Kelley decided she was ready for some dining and drinking Viennese pub style. A quick search on my iPhone indicated we were ten minutes walk to Bier & Bierli pub, which turned out to be around the corner from Le Meridien Hotel Vienna. We ate a late lunch with 2 liters of beer for 30 EUR. The décor of the pub is 20,000 beer cans and coasters filling most of the multi-room wall space. A liter stein of beer for 7 EUR ($7.35 USD) was less than I expected to pay for beer in Vienna. Standard beer size in pubs is 0.5L. The price for 0.5 L glasses of beer was 4 EUR at Bier & Bierli. All the other pubs we visited around our hotel in the Landstrasse area charged 2.80 EUR for 0.5 L glasses of lager.
After Bier & Bierli, Kelley asked me to take her on a pub crawl.

● Dataset records
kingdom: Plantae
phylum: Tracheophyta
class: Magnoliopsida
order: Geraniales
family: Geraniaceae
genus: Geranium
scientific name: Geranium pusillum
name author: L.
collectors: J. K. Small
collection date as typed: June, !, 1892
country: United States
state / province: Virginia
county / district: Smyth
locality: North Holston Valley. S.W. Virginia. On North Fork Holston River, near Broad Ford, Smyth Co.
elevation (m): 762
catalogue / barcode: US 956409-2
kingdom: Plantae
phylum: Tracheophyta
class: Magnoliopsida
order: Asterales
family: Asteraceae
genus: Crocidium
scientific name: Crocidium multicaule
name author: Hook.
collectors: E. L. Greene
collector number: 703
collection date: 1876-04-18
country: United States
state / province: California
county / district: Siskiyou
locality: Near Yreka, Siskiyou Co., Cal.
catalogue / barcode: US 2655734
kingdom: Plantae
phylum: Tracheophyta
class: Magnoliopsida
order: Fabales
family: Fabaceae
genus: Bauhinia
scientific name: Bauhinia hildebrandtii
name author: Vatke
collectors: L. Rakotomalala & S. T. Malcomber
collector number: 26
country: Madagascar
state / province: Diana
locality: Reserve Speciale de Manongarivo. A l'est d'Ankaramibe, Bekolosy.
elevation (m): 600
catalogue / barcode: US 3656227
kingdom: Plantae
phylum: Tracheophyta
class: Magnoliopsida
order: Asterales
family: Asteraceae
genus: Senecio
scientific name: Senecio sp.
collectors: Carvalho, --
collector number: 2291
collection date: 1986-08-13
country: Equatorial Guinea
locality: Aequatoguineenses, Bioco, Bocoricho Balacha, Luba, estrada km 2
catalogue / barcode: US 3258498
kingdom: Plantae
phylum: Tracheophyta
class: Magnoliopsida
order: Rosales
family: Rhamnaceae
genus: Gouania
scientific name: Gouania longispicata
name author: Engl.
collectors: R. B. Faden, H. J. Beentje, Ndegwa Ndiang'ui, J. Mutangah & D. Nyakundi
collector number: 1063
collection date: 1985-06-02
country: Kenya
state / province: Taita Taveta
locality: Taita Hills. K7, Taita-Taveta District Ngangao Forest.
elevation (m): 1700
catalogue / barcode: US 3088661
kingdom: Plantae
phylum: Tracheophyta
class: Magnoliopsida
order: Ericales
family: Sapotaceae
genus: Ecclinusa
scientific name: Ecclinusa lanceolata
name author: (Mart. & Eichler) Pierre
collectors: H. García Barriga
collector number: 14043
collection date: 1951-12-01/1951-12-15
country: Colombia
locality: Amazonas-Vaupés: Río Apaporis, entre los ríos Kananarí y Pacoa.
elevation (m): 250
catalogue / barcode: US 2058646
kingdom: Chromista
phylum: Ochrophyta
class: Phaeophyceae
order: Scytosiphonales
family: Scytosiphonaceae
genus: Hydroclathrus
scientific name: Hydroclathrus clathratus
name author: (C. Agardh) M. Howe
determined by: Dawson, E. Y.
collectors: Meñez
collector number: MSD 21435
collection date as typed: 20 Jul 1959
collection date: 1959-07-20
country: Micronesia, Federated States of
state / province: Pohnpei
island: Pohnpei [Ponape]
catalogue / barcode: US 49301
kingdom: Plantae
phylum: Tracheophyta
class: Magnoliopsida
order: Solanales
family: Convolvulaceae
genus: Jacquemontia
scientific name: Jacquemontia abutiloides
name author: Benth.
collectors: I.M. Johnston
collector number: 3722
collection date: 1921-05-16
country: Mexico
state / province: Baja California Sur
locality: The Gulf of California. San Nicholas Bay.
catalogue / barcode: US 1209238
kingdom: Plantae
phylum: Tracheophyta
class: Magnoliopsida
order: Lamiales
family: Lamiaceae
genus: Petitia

● Exercise tasks
1/ According to the Vienna pub passage, what fills most of the wall space at Bier & Bierli?
2/ List every price stated in euros in the Vienna pub passage, along with what each one paid for.
3/ Pick up the Vienna pub passage after its last sentence and carry it forward.
The records are separate material with no connection to the Vienna pub passage.

● Answers to the exercise
1/ 20,000 beer cans and coasters.

2/
- 30 EUR: a late lunch with 2 liters of beer
- 7 EUR: a liter stein of beer
- 4 EUR: a 0.5 L glass of beer at Bier & Bierli
- 2.80 EUR: a 0.5 L glass of lager at the other pubs around the hotel in the Landstrasse area

3/
The Raven was a tiny locals’ pub near the Best Western Amedia. The only available seats were at the bar and before long we were being offered shots of liquor. Despite it being rude to refuse an offer of free drinks, I absolutely refuse to drink hard liquor due to its ill effect on my system. Kelley manned up for the two of us and bonded with the female patrons with a discussion about the uselessness of men. We showed photos of Monterey on our iPhones. There were questions about why we would leave the beach of California for cold Vienna at Christmastime? One reason is the last time we remember snow in Monterey, California was in 1977. It lasted into the afternoon before melting.
There were some other cool pubs we found before finding our way back to the hotel and I honestly don’t recall the name of any of them. The snow continued to fall creating streets of white below Christmas season lights.
Wien Greetings from California
Vienna was a brief visit, but memorable for us. The city is immense and we saw only a small fraction of places. I assume we will return, but next time I would like to visit when the city is covered in green.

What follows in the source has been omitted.